(Beginning of SOURCE DATA)
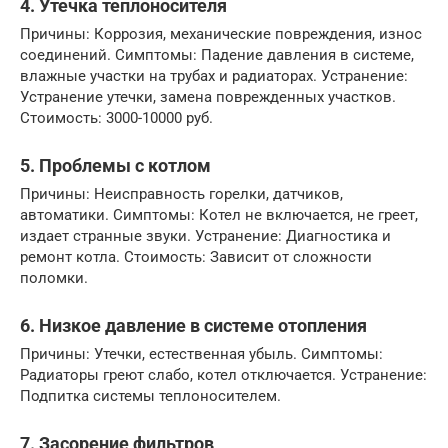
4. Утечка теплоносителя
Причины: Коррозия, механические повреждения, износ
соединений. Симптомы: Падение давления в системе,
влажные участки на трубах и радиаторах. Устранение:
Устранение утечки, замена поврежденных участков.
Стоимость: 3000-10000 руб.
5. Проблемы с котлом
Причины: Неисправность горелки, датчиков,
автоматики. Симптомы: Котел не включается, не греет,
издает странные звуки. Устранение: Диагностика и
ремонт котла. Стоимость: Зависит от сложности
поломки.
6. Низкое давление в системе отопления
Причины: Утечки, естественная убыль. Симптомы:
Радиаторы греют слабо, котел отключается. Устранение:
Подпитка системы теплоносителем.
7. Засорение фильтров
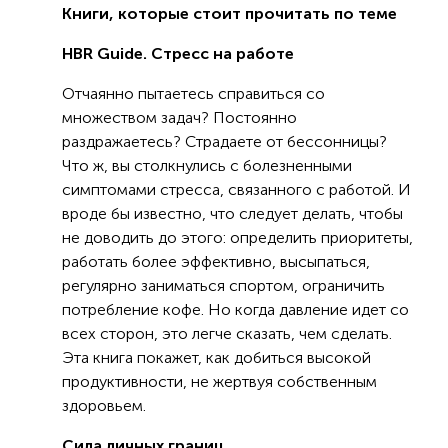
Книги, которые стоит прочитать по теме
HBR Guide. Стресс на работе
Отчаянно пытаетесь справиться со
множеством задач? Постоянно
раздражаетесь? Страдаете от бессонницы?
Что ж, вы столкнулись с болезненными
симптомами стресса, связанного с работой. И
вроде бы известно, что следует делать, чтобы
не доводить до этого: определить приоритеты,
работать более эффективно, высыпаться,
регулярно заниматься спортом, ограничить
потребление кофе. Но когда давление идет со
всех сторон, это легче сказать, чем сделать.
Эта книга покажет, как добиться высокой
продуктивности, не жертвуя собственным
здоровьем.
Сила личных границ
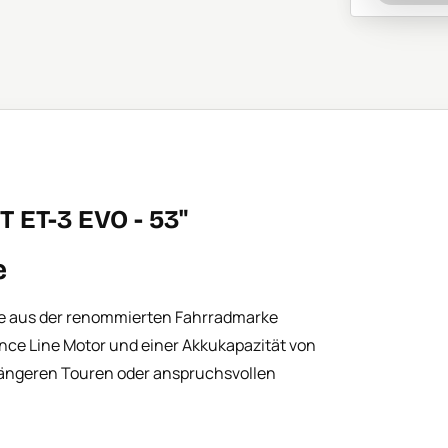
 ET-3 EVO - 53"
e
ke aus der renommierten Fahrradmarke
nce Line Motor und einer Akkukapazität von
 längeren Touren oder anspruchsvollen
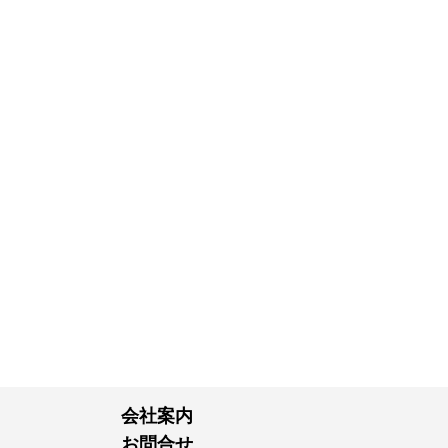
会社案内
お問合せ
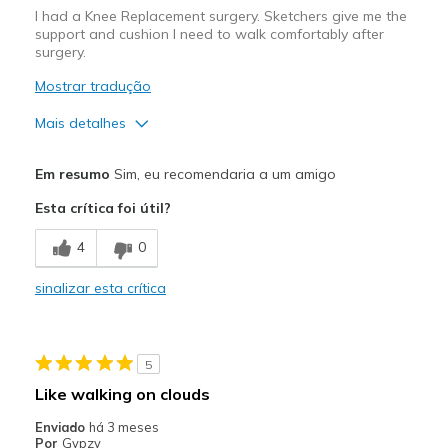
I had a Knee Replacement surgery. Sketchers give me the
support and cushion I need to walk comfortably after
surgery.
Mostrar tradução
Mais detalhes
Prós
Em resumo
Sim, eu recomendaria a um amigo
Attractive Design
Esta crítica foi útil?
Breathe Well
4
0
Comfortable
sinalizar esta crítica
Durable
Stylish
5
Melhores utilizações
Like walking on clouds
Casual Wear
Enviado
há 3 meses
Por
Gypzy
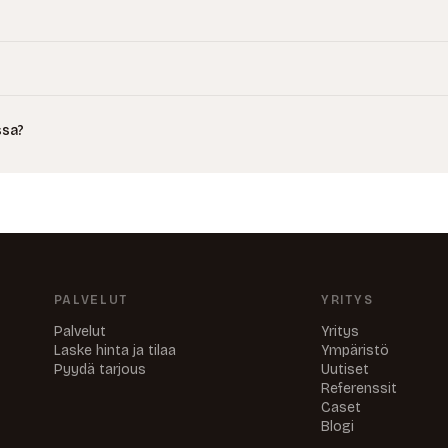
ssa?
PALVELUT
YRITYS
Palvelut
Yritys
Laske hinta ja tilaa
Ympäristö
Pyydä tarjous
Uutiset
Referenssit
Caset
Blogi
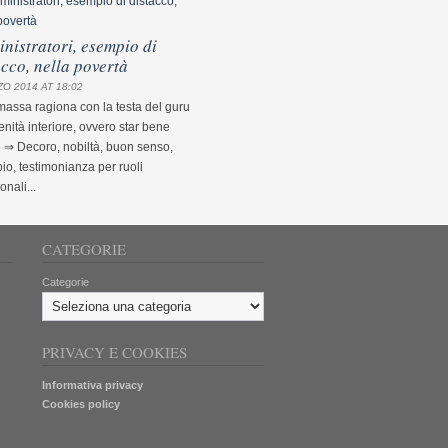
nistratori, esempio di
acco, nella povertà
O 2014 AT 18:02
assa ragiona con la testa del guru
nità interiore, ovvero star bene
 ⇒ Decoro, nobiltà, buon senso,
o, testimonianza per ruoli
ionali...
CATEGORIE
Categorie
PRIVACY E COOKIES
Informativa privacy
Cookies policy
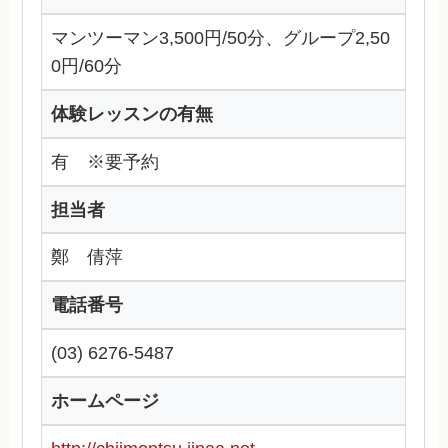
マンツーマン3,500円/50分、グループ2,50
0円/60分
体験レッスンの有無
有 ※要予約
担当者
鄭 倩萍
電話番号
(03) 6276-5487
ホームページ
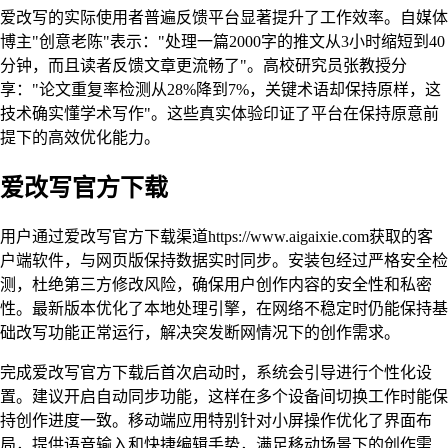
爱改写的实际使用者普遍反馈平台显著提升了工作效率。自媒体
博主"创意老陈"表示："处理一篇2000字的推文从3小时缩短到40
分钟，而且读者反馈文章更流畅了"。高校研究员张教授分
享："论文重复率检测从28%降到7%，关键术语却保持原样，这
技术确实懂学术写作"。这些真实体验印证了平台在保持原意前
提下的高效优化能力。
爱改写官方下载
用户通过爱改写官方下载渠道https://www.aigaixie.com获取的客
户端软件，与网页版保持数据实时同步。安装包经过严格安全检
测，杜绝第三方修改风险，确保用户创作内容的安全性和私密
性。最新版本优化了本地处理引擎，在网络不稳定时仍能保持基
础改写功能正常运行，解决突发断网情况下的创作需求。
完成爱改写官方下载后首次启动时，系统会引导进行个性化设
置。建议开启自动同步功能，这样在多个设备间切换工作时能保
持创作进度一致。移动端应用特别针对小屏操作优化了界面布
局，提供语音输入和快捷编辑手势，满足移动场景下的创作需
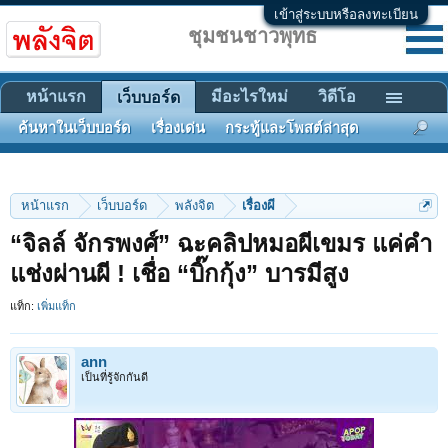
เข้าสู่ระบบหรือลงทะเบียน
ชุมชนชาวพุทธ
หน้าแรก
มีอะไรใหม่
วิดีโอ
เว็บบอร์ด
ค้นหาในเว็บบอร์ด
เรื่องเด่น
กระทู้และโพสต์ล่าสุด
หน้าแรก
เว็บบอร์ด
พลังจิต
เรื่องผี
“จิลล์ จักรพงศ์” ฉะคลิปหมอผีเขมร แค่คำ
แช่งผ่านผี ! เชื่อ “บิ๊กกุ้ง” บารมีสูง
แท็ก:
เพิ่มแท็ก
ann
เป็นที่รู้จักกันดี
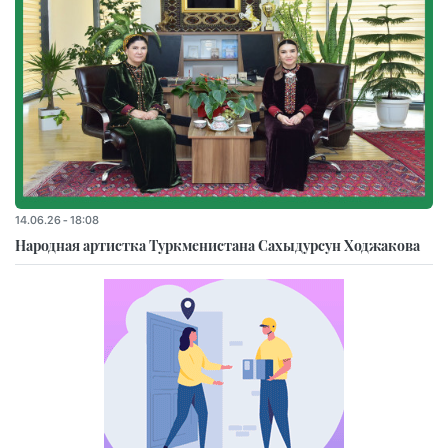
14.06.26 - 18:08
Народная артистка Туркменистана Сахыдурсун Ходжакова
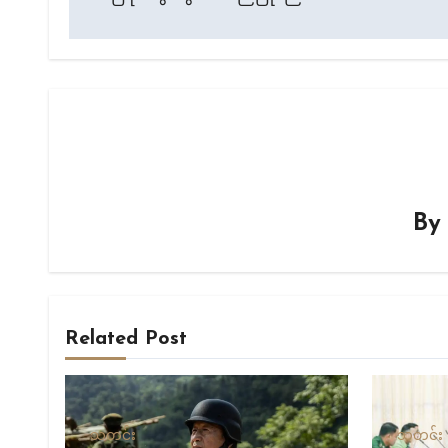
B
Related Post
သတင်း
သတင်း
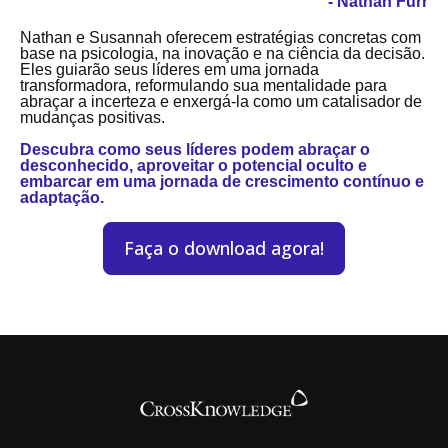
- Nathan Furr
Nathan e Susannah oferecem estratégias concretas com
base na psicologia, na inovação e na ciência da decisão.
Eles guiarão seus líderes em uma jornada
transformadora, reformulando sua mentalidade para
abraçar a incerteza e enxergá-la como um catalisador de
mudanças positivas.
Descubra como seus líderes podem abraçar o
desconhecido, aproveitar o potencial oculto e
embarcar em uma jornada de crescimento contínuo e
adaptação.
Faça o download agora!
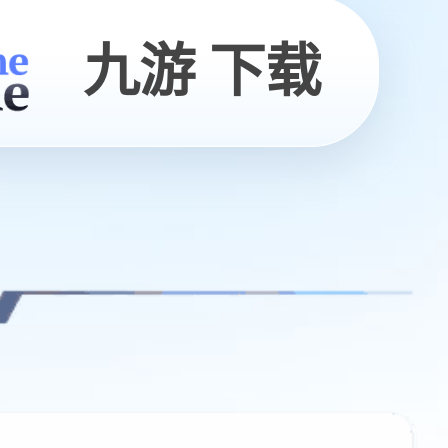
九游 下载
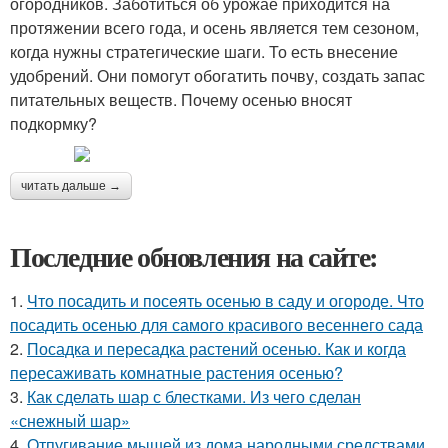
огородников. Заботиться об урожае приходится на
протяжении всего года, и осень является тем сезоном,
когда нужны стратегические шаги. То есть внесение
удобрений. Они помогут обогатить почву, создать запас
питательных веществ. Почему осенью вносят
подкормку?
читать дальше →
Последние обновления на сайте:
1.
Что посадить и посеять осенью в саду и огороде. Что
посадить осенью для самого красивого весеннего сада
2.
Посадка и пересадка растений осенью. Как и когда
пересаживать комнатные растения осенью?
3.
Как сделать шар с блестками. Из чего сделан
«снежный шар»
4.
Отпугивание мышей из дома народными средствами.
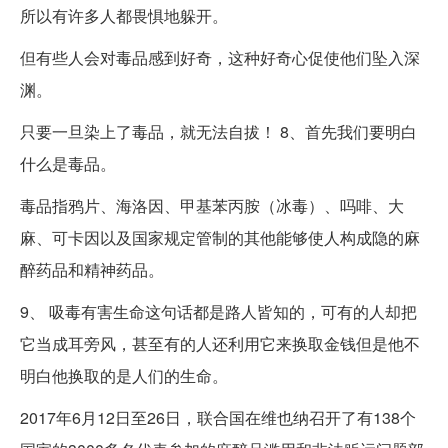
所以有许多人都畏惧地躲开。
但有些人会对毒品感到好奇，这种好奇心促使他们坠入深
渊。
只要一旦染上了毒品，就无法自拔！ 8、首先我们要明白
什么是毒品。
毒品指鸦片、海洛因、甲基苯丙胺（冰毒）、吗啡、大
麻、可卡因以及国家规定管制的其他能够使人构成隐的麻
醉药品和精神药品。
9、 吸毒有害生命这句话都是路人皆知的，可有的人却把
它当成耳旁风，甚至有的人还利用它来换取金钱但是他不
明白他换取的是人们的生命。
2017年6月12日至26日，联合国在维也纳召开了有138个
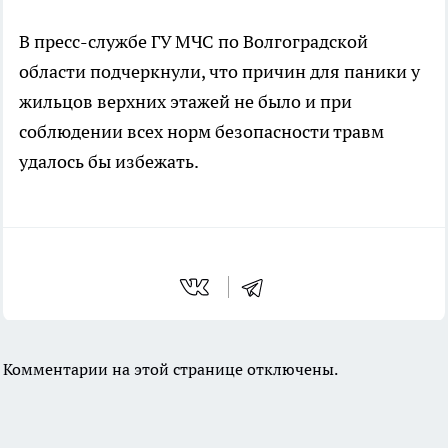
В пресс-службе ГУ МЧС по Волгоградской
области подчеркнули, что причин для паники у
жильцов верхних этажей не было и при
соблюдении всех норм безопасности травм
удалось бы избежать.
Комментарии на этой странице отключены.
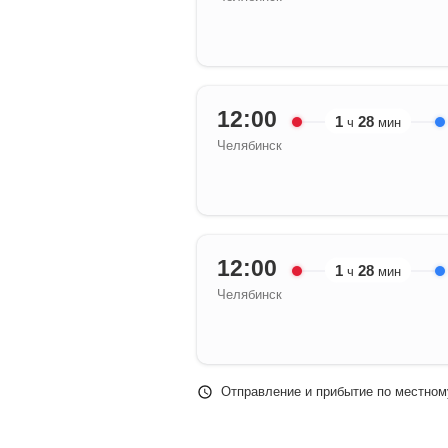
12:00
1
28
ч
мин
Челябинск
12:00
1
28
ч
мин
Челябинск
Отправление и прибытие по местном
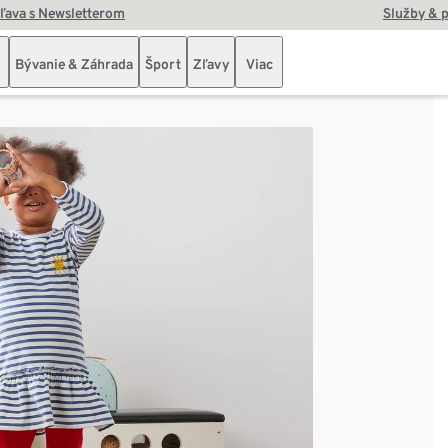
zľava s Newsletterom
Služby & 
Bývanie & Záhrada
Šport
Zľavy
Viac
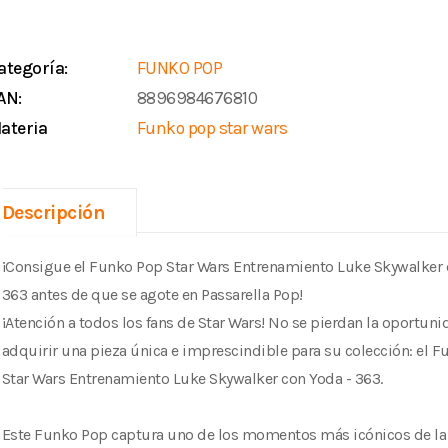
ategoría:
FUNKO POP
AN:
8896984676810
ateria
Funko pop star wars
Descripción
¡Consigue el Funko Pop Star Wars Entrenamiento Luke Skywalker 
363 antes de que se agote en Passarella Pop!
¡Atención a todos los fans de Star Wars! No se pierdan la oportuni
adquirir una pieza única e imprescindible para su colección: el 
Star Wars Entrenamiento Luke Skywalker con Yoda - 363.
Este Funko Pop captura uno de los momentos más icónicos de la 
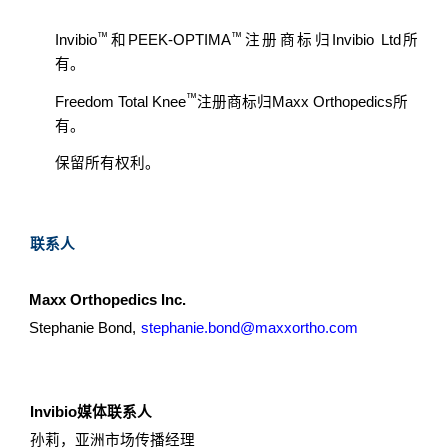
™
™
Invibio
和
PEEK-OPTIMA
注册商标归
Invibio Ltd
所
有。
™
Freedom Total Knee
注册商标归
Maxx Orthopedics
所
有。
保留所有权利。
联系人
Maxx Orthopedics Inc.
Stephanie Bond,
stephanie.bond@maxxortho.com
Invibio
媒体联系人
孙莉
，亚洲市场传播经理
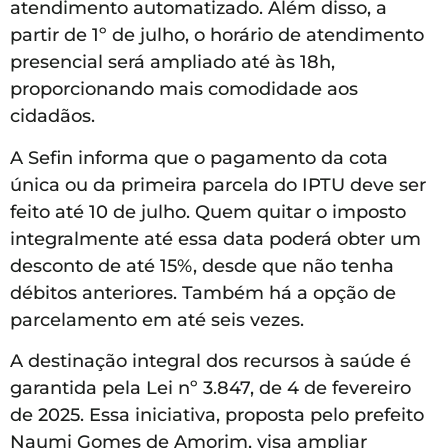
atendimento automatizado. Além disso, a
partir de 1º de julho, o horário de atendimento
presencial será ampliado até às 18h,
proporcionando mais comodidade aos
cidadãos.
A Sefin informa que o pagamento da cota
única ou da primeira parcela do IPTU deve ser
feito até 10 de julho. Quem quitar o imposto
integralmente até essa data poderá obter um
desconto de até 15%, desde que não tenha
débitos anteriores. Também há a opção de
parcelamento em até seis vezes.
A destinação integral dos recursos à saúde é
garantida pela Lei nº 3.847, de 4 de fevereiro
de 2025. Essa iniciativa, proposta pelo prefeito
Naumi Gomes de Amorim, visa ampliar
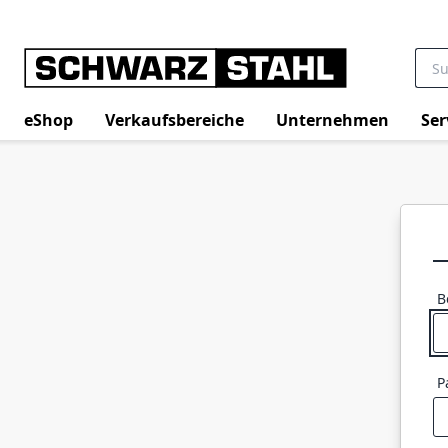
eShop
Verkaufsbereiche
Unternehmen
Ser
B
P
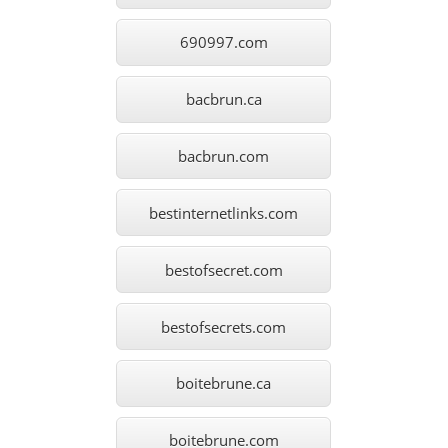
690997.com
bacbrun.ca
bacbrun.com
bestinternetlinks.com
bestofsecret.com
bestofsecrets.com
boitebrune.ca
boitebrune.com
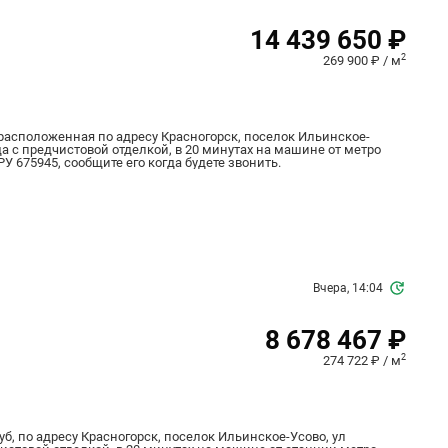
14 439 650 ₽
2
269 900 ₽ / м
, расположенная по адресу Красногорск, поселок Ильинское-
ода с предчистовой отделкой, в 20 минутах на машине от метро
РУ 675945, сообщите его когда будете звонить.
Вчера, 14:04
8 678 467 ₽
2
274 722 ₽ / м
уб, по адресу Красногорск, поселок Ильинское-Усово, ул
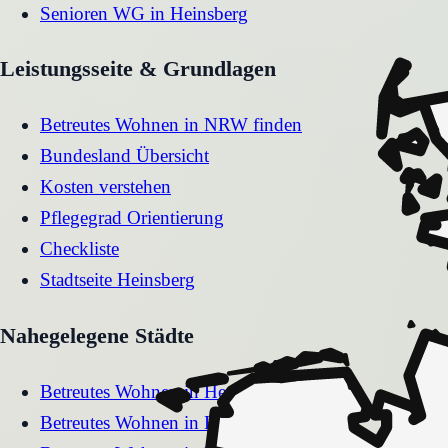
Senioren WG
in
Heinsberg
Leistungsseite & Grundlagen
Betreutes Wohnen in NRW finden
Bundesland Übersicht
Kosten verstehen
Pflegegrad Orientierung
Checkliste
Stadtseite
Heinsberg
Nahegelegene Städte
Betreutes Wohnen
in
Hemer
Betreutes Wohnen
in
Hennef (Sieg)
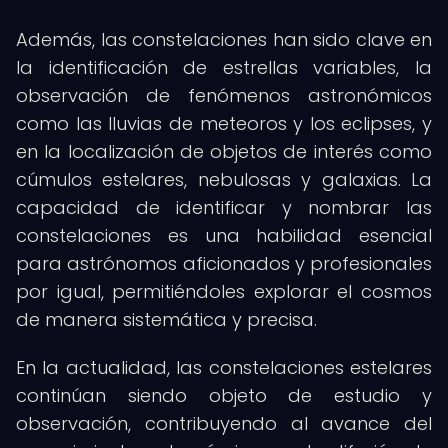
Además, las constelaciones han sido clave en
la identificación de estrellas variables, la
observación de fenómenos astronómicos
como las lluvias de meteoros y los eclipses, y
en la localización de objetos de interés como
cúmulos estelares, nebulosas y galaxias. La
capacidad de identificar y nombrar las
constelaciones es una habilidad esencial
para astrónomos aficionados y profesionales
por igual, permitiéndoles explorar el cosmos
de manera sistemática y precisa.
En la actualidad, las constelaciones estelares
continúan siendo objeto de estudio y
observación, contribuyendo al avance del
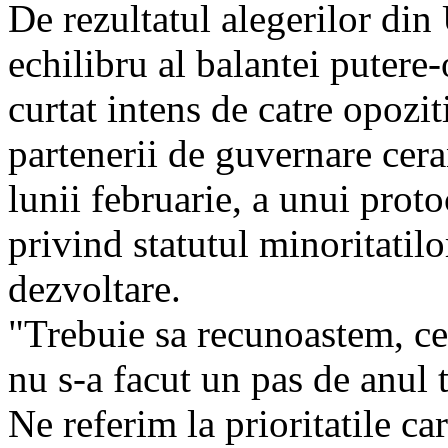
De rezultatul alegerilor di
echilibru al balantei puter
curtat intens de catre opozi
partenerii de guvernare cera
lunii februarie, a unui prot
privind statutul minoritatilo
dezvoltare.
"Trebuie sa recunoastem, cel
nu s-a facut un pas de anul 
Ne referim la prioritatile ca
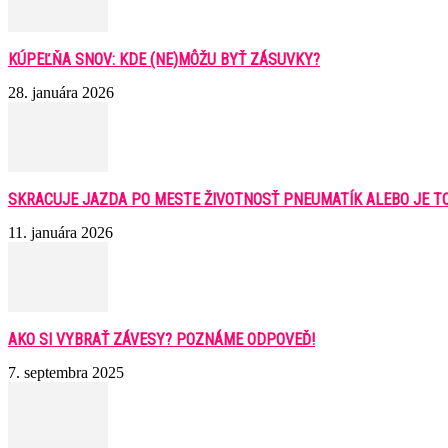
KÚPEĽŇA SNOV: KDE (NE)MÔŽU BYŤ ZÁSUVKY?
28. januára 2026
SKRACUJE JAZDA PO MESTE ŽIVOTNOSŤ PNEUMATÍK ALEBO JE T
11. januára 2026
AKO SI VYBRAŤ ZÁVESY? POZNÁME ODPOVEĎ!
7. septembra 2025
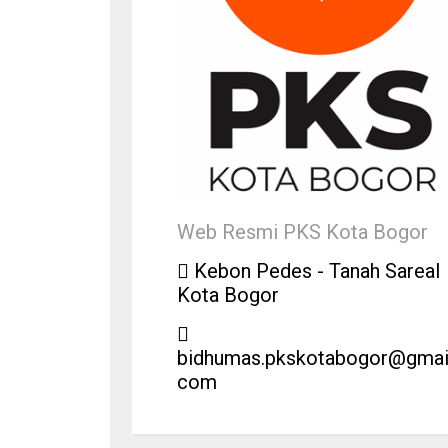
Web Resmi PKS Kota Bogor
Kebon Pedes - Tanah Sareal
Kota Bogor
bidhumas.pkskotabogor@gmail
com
(End of SOURCE DATA)
Every line of the entries above that holds "посадить" should be copied out.

Что посадить и посеять осенью в саду и огороде. Что
посадить осенью для самого красивого весеннего сада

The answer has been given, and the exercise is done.